Staranzano, espulso dalla Serbia il ricercatore Massimo Moratti: Moretti chiede chiarimenti
Il caso riguarda il senior research affiliate di Osservatorio Balcani Caucaso Transeuropa. Moretti: motivazione generica sulla sicurezza.
TRIESTE - L’espulsione dalla Serbia di Massimo Moratti, originario di Staranzano e senior research affiliate di Osservatorio Balcani Caucaso Transeuropa, arriva nel dibattito politico del Friuli Venezia Giulia. A sollevare il caso il 19 settembre è il capogruppo del Pd in Consiglio regionale Diego Moretti, che chiede alle autorità serbe di chiarire le ragioni del provvedimento e di rivederlo, dopo una motivazione definita generica e legata alla sicurezza.
La presa di posizione riguarda un profilo che, nelle parole di Moretti, da anni lavora sui temi dei diritti umani e della libertà di informazione nei Balcani.
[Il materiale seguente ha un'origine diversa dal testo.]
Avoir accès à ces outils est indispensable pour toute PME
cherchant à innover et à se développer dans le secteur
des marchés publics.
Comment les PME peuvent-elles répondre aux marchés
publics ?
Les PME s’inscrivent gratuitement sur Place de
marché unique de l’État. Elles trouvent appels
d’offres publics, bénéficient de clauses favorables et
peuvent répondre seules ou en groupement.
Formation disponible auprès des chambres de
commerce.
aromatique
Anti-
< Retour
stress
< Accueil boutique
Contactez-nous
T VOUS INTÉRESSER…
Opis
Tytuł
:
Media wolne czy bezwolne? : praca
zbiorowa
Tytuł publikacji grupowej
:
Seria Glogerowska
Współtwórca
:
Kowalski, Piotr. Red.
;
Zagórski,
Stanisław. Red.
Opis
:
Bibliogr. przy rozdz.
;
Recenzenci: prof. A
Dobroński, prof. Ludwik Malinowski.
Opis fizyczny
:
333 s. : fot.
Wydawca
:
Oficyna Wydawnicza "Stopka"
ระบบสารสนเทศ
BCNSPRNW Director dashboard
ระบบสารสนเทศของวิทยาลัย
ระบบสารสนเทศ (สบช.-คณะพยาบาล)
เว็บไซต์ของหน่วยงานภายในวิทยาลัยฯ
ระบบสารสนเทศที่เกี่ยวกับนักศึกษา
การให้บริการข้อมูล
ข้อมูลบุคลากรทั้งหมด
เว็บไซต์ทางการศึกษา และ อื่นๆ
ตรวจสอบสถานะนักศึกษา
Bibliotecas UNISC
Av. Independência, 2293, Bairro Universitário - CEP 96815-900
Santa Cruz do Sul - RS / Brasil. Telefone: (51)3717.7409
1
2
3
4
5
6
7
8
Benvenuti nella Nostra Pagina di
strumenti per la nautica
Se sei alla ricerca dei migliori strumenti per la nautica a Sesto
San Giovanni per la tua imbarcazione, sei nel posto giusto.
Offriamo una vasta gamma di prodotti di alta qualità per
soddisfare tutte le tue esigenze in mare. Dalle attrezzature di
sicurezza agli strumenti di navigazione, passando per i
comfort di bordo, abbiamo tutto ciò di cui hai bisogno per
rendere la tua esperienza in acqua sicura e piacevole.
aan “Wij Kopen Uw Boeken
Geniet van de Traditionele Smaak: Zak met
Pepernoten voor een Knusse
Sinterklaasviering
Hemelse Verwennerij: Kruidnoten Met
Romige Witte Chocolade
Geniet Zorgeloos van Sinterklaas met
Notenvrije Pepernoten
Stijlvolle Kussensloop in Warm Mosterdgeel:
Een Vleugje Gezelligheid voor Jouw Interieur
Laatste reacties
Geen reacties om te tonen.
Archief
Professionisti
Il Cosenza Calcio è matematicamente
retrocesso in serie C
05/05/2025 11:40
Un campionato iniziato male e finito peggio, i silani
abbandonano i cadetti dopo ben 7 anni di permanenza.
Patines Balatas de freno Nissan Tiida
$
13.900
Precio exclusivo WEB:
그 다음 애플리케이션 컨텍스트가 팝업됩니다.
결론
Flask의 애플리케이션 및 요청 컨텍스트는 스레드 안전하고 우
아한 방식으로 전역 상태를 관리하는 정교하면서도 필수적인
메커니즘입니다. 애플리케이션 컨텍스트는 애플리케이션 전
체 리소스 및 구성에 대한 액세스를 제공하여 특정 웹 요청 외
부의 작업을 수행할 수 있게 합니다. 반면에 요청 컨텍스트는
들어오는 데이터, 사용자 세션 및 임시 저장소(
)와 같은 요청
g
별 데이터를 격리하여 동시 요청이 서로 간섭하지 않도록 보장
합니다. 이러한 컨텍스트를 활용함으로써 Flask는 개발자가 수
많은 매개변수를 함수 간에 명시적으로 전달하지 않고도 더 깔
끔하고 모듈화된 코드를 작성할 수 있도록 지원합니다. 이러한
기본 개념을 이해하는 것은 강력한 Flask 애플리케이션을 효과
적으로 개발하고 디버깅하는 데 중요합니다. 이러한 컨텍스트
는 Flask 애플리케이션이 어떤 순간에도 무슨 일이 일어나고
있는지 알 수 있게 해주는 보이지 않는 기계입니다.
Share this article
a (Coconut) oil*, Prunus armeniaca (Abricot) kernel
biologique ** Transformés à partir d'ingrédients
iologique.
Per questo, osserva l’esponente dem, l’allontanamento di Moratti rappresenta un fatto che “desta forte preoccupazione”, soprattutto perché colpisce una persona impegnata nell’osservazione e nella tutela dei diritti civili.
Chi è Massimo Moratti e perché il caso richiama attenzione
Moratti è indicato nella nota come originario di Staranzano e come senior research affiliate di Osservatorio Balcani Caucaso Transeuropa, realtà che si occupa di informazione, analisi e monitoraggio sull’area balcanica e caucasica.
Moretti sottolinea di conoscerlo personalmente “da sempre” e definisce serio e prezioso il suo lavoro sui diritti umani e sulla libertà di informazione. Da qui la contestazione politica del provvedimento di espulsione adottato dalla Serbia, ritenuto allarmante proprio per il tipo di attività svolta da Moratti.
Nella nota diffusa a Trieste, il capogruppo del Pd afferma che vedere espulsa una persona che ha dedicato il proprio lavoro “alla conoscenza e alla tutela dei diritti umani nei Balcani” con una motivazione generica collegata alla sicurezza è un elemento che merita spiegazioni puntuali.
La richiesta di Moretti alle autorità serbe
Il punto centrale dell’intervento politico è la richiesta di trasparenza. Moretti domanda infatti che le autorità serbe chiariscano le ragioni del provvedimento e ne valutino una revisione.
Secondo l’esponente dem, in una fase delicata per la Serbia non possono essere considerate una minaccia né la libertà di informazione né l’attività di osservazione e difesa dei diritti umani e civili. Il riferimento è al contesto politico del Paese, richiamato nella nota sia per la possibile adesione all’Unione Europea sia per le prossime scadenze elettorali interne.
Il contesto politico richiamato nella nota
Nel ragionamento di Moretti, proprio questo passaggio rende il caso ancora più sensibile. Se la Serbia attraversa una fase importante sul piano istituzionale e politico, sostiene, la presenza di osservatori indipendenti e di figure capaci di porre domande scomode dovrebbe essere garantita, non ostacolata.
Per il capogruppo del Pd in Consiglio regionale, la democrazia ha bisogno di voci autonome e di attività di monitoraggio sui diritti, mentre l’espulsione di un ricercatore impegnato da tempo su questi temi apre un problema che va oltre il singolo episodio.
La richiesta finale contenuta nella nota è quindi doppia: da un lato conoscere in modo preciso i motivi dell’allontanamento di Moratti, dall’altro arrivare a una revisione del provvedimento adottato nei suoi confronti.